■ Items listed in a dataset:
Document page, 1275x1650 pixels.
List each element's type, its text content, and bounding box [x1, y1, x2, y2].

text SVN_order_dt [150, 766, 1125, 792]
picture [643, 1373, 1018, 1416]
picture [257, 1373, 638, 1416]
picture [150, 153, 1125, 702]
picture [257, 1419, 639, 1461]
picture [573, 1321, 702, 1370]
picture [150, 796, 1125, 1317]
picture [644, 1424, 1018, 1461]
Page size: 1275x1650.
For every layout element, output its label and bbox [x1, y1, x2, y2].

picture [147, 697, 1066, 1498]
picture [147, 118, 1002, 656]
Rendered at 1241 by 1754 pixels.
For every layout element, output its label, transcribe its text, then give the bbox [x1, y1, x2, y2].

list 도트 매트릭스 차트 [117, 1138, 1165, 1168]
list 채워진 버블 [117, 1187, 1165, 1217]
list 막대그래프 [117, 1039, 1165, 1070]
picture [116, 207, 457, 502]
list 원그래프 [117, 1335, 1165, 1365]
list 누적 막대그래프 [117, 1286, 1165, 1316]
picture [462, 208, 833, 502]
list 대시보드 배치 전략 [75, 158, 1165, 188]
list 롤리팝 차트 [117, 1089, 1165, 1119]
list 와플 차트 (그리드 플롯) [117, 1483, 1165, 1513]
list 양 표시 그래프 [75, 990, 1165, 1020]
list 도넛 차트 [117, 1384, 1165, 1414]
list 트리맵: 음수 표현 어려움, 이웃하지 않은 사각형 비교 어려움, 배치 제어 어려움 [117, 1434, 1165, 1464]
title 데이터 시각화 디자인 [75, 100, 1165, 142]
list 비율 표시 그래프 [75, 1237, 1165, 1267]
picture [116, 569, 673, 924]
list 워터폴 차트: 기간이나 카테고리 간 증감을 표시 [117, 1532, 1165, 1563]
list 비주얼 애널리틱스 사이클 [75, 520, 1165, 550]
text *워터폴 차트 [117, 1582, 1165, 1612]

■ TRY IT:
In the records above, locate every line with the string "pixels" and copy it.

■ PROBLEM SOLUTION:
Document page, 1275x1650 pixels.
Rendered at 1241 by 1754 pixels.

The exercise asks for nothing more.